The house has the efficiency of a very cool boat. The whole experience of inhabiting it is a bit like sailing or any fun outdoor pursuit where you can interact with something that’s man-made to harness nature. As a kid you feel like you’re inside a house, but also like you’re inside a machine. To feel like you have that much participation in the space was really fun. It still is as an adult. I go back with my kids and relive what it’s like through their eyes.

(LEFT) DAYTON WITH HER MOTHER, TIAN DAYTON, AND WALT IN SANIBEL ISLAND. (RIGHT) MARINA AS A CHILD PLAYING ON THE BEACH WITH HER BROTHER AND EXTENDED FAMILY.
Sculptures Walt Walker made using shells, wood and other items he found during his morning walks on the beach.

What did neighbors and passerby make of the house?
They definitely were curious about it. Everyone had their own name for it – the Cannonball House, the Spider House. People would stop by and ask if they could just step in and look around. Grandpa Walt and my grandmother were very sweet and would welcome them inside.

Can you tell us about some of the art we see in photographs of the house?
Every morning my grandpa Walt would take long walks on the beach. He collected whatever he found – mainly to clean it up – but then he’d make these collages with everything from shells and driftwood to crumpled up cigarette packs. He was a doctor, but he loved Modern art and was an artist and preservationist at heart.

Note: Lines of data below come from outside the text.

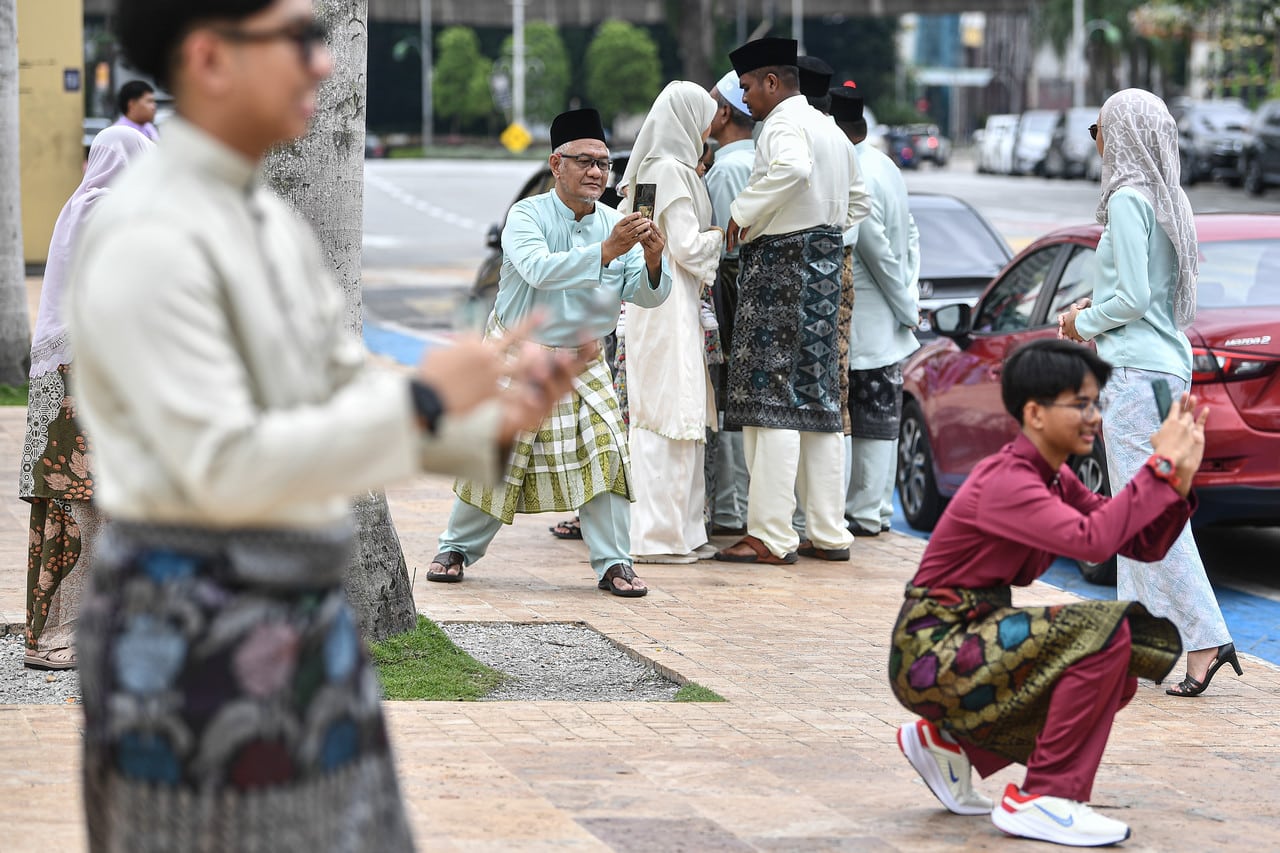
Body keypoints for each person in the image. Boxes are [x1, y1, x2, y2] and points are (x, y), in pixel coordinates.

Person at [68, 2, 589, 848]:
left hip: (302, 612)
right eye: (296, 39)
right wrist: (423, 401)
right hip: (189, 630)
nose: (322, 63)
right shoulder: (146, 233)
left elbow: (339, 385)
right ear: (210, 58)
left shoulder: (263, 215)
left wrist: (489, 412)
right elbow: (222, 464)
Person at [890, 338, 1203, 847]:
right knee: (1108, 633)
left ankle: (954, 745)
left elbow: (1132, 540)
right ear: (1034, 413)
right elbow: (1093, 541)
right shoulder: (1006, 480)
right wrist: (1158, 471)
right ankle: (1044, 798)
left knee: (1121, 662)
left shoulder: (1051, 476)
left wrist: (1178, 482)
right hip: (931, 649)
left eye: (1094, 402)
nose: (1093, 417)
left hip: (966, 639)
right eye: (1080, 403)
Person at [431, 107, 673, 597]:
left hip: (583, 356)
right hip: (520, 350)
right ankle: (454, 547)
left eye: (603, 164)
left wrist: (651, 259)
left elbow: (646, 296)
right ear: (556, 164)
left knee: (606, 449)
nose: (595, 172)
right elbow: (540, 270)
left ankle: (614, 564)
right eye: (583, 161)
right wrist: (607, 250)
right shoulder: (527, 215)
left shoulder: (615, 221)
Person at [1058, 88, 1240, 697]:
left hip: (1137, 374)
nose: (1096, 138)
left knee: (1148, 514)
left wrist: (1080, 321)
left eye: (1099, 127)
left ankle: (1204, 637)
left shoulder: (1132, 200)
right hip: (1160, 367)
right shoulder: (1168, 200)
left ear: (1125, 133)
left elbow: (1132, 301)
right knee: (1137, 517)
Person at [714, 37, 867, 566]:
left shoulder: (782, 123)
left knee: (770, 404)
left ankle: (771, 535)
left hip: (780, 268)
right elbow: (859, 200)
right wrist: (826, 230)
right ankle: (829, 532)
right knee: (818, 399)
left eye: (750, 86)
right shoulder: (830, 129)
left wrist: (744, 212)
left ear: (774, 83)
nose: (747, 98)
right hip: (825, 268)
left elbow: (793, 169)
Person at [19, 127, 153, 671]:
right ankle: (80, 634)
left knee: (69, 511)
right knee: (97, 508)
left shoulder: (79, 208)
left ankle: (53, 632)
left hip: (61, 380)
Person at [616, 81, 722, 564]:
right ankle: (659, 535)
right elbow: (682, 244)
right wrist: (721, 236)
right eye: (703, 119)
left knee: (674, 407)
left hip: (665, 300)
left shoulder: (668, 169)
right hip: (664, 303)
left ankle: (679, 531)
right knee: (665, 409)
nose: (708, 128)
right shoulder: (669, 172)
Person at [829, 88, 920, 538]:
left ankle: (862, 514)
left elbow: (875, 247)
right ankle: (876, 511)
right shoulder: (887, 164)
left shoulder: (856, 168)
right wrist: (910, 298)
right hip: (891, 313)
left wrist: (905, 305)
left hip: (866, 314)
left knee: (861, 421)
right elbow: (913, 237)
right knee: (882, 418)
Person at [703, 70, 755, 537]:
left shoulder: (727, 169)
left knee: (728, 404)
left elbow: (718, 246)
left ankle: (728, 509)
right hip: (752, 291)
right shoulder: (761, 157)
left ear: (723, 114)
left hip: (730, 292)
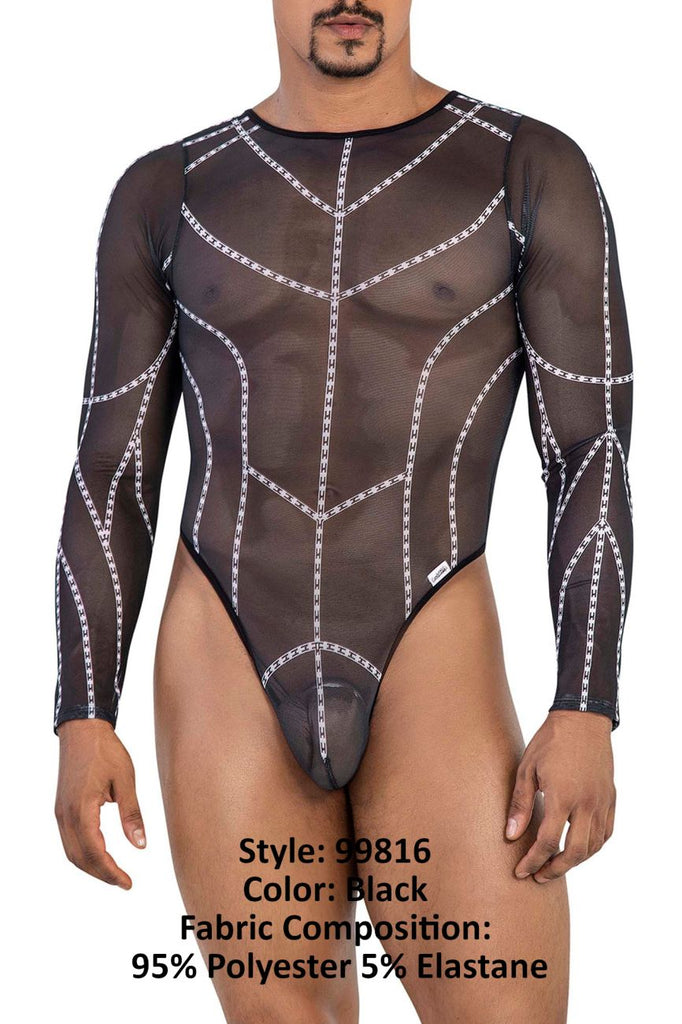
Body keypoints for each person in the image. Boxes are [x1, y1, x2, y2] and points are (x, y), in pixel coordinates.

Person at [53, 2, 634, 1021]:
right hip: (223, 646)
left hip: (433, 639)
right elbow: (110, 468)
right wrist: (81, 713)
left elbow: (589, 449)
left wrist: (587, 704)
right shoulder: (168, 189)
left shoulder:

MARINA WITH HER DAUGHTER ISABELLE ON THE SIDE OF THE CLOSED-UP WALKER GUEST HOUSE, AND HER SON SON FRISO AT THE DOOR.
"The house seems very anonymous when you first walk up, and it’s all closed off. Intriguing but anonymous. Then you open it, and it’s so alive."

Did living in the Walker Guest House inspire you to pursue a career in architecture – especially given the connection that Rudolph was the head of Yale’s architecture school and designed its Art and Architecture building?
It was more like the reverse. As a kid I just thought of it as a wonderful playhouse. We appreciated it for all the inventive elements and the beautiful way it communicated with nature.

When I went to architecture school, one of my first classes was an environmental systems class. We were taught that we should be looking back to indigenous architecture – when people didn’t have any electricity, how did they make their houses most comfortable with just nature and the simplest local materials? One of the first examples they showed of a modern building that uses these fundamental principles was the Walker Guest House. At night the structure closes down and keeps the house warm. During the day, the flaps open up, not only allowing the breeze to pass through every side and underneath the house, but also extending the livable space by acting like a shaded porch all around the home. For the first time I saw this house as an architectural icon.

MARINA DAYTON'S CHILDREN USING THE ROPE-AND-PULLEY SYSTEM TO OPEN AND CLOSE THE HOUSE.
"What I appreciate about Rudolph’s design is how inventive he could be within such small parameters. Working with local building materials, he created something that is beautiful, functional and endlessly enjoyable."

What have you come to admire about Rudolph’s work? In addition to its incorporation of the environment, what makes the Walker Guest House so modern?
What I appreciate about Rudolph’s design is how inventive he could be within such small parameters. Working with local building materials, he created something that is beautiful, functional and endlessly enjoyable.

Before I went to Yale for architecture school, I did a summer program at Harvard’s Graduate School of Design. One of the school’s first seminal studio projects is the nine-square grid exercise where you have to design a dwelling based on this simple geometry. That’s essentially what Rudolph did, but his solution to this classic architecture school problem took it to an entirely different level, giving it real-life context in a totally original way.